Reproduce every line of the material below verbatim, omitting the pictures.

RECORDED INFORMATION:
- Opening Delimiter -

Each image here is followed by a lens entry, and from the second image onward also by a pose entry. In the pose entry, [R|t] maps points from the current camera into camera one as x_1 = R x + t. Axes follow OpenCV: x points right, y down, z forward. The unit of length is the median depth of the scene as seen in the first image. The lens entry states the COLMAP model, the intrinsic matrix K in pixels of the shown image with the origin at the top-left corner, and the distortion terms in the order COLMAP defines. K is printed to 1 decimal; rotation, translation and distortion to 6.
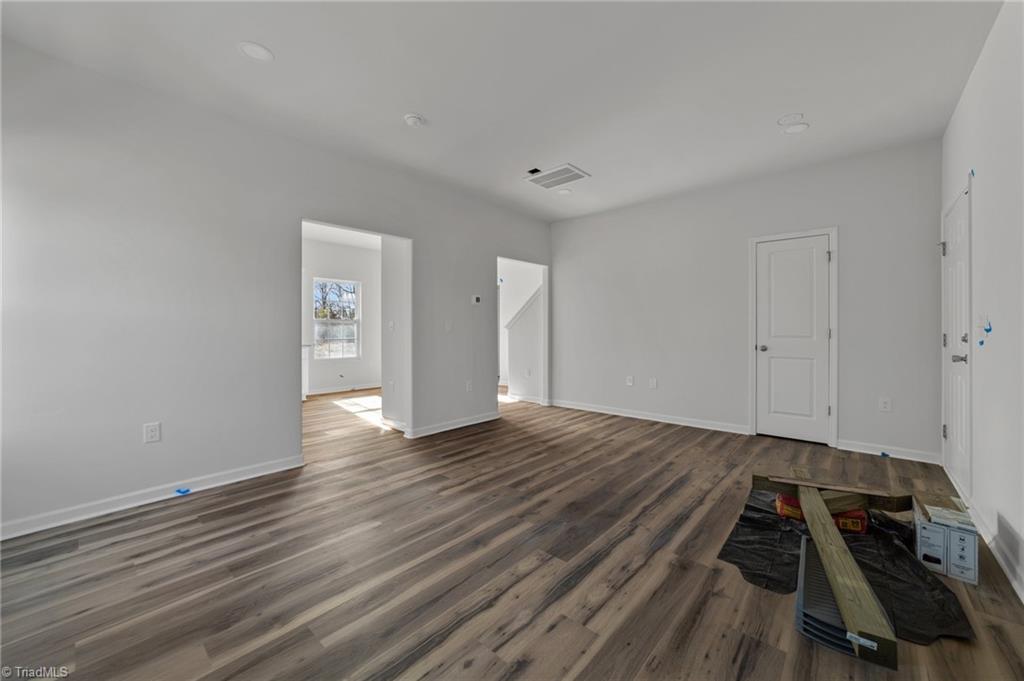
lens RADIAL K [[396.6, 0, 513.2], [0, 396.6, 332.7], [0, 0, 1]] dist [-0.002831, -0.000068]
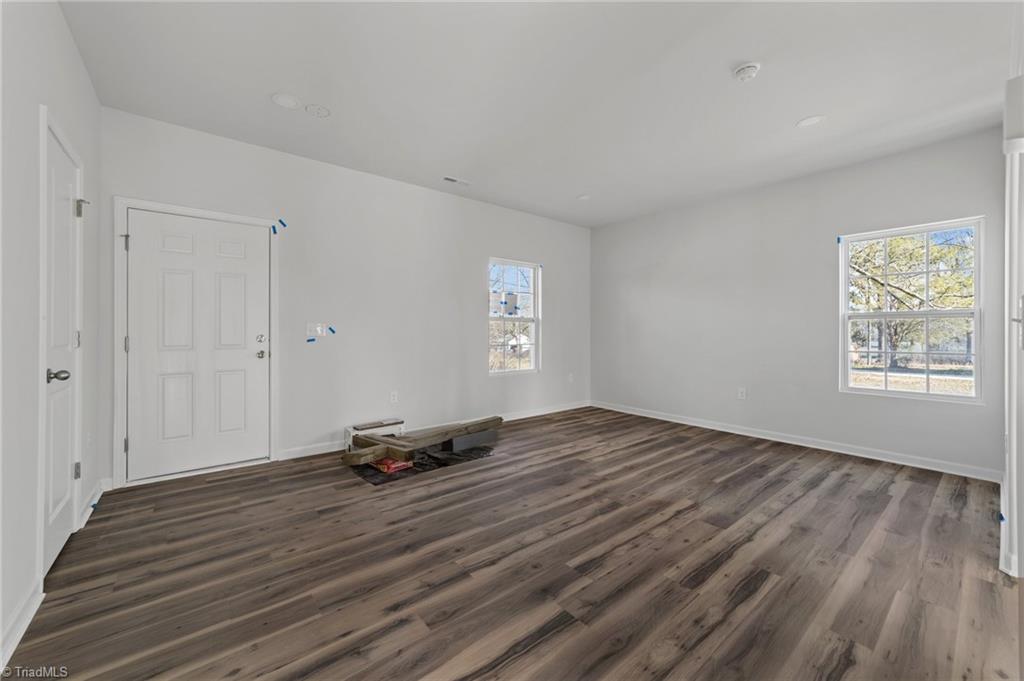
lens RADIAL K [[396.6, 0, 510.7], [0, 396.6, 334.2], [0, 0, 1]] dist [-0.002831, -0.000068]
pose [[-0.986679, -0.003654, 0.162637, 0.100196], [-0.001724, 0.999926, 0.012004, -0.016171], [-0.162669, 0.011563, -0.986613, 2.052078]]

- Closing Delimiter -

WRITTEN SOLUTION:
Each image here is followed by a lens entry, and from the second image onward also by a pose entry. In the pose entry, [R|t] maps points from the current camera into camera one as x_1 = R x + t. Axes follow OpenCV: x points right, y down, z forward. The unit of length is the median depth of the scene as seen in the first image. The lens entry states the COLMAP model, the intrinsic matrix K in pixels of the shown image with the origin at the top-left corner, and the distortion terms in the order COLMAP defines. K is printed to 1 decimal; rotation, translation and distortion to 6.
lens RADIAL K [[396.6, 0, 513.2], [0, 396.6, 332.7], [0, 0, 1]] dist [-0.002831, -0.000068]
lens RADIAL K [[396.6, 0, 510.7], [0, 396.6, 334.2], [0, 0, 1]] dist [-0.002831, -0.000068]
pose [[-0.986679, -0.003654, 0.162637, 0.100196], [-0.001724, 0.999926, 0.012004, -0.016171], [-0.162669, 0.011563, -0.986613, 2.052078]]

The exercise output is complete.